24 170 Gehandicaptenbeleid

Nr. 282 BRIEF VAN DE MINISTER VOOR LANGDURIGE ZORG EN SPORT

Aan de Voorzitter van de Tweede Kamer der Staten-Generaal

Den Haag, 11 april 2023

Tijdens de regeling van werkzaamheden van 7 maart 2023 heeft uw Kamer gevraagd om een brief inzake het bericht dat afbouw van complexe zorg voor gehandicapten dreigt vanwege onrendabele tarieven.

Het signaal van het niet altijd toereikende tarief voor VG7 indicaties herken ik, neem ik serieus en bespreek ik met veldpartijen. Daarbij teken ik aan dat de doelgroep dermate divers en complex is, dat een uniforme maatregel niet de oplossing is. Om te zorgen voor een degelijke onderbouwing voor oplossingsrichtingen, heb ik meerdere onderzoeken uit laten voeren naar de zorgvraag van deze doelgroep en hoe om te gaan met de signalen van tekorten.

Momenteel loopt er een onderzoek naar mogelijk onderscheidende kenmerken voor mensen met een VG7 indicatie. Eind april wordt het eindrapport verwacht, waarmee duidelijk moet worden of er binnen het zorgprofiel een splitsing gemaakt kan worden op basis van cliëntkenmerken voor deze doelgroep.
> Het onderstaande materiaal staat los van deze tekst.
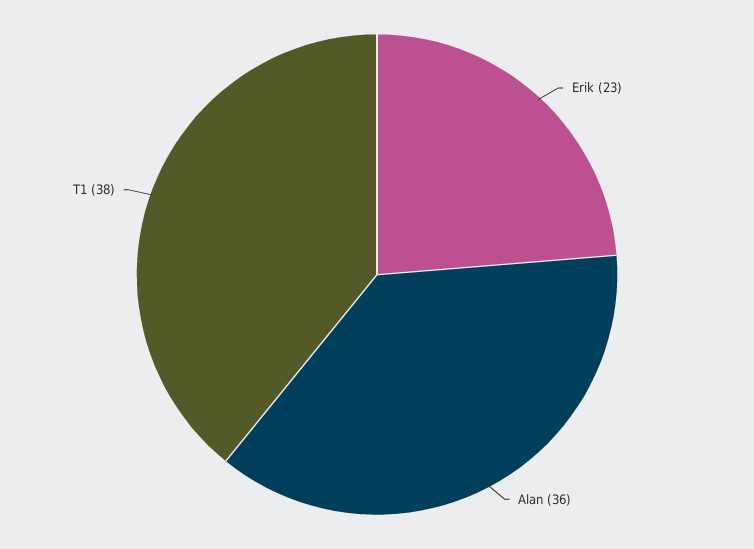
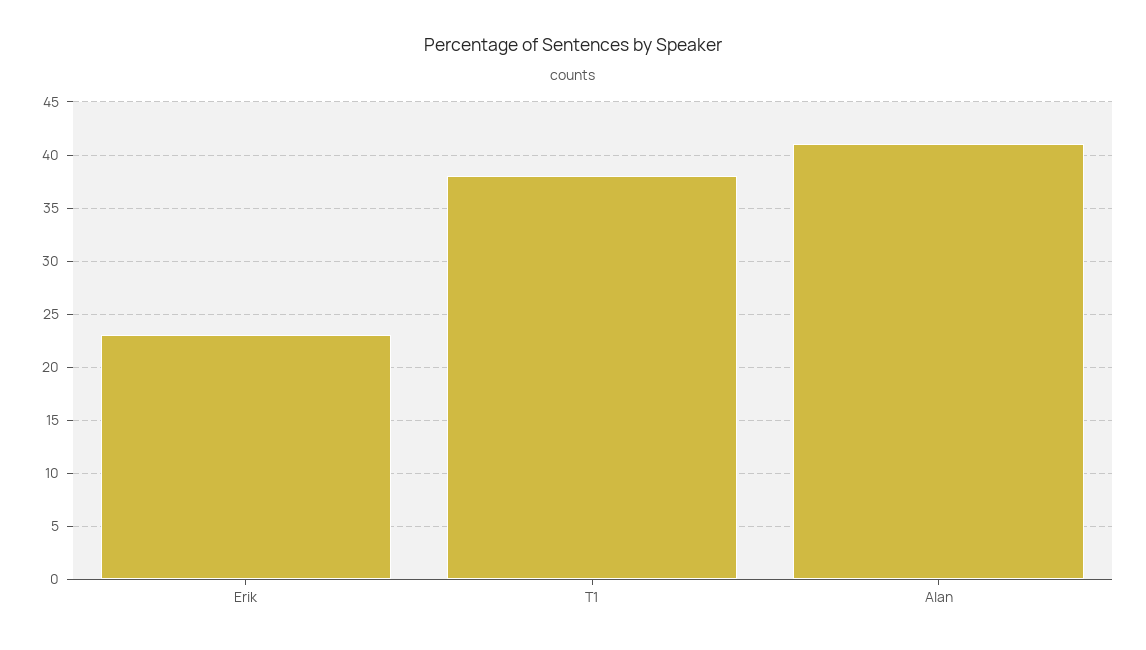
Alan: 36 -> 41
Zoals ik in de programmatische uitwerking van de «Toekomstagenda: zorg en ondersteuning voor mensen met een beperking» (Kamerstuk 24 1710, nr. 245) heb opgenomen, is één van de vervolgstappen voor de complexe zorg het laten uitvoeren van een kostenonderzoek door de NZa. Dat zal duidelijkheid moeten geven over de passendheid van het tarief voor VG7 en vervolgens voor 2025 e.v. tot aangepaste tarieven leiden. Gezien de urgentie, ben ik ondertussen met het veld in gesprek over tijdelijke mogelijkheden tot 2025. Om dit al langer bestaande probleem op te lossen moeten zorgaanbieders, zorgkantoren en de overheid elkaar vinden in oplossingen op korte en middellange termijn. Goed werkgeverschap, gebruik maken van practice en/of evidence based methoden, goede voorbeelden en deze uitwisselen zijn daarbij onverminderd belangrijk. Daarom start ik, samen met de partijen met wie ik aan de toekomstagenda werk, een ontwikkelprogramma complexe zorg, waarin zorgorganisaties verder ondersteund worden om aan de slag te gaan met deze thema’s.

Naar verwachting kan ik u in mei verder informeren over de resultaten van het onderzoek naar de onderscheidende kenmerken. Ik zal dan een reactie geven op de inhoud van het rapport en ook aangeven hoe ik verder ga met dit dossier.

Daarbij staat bij mij voorop dat de zorg voor deze groep zeer kwetsbare cliënten op een kwalitatief goed niveau in voldoende mate beschikbaar moet blijven.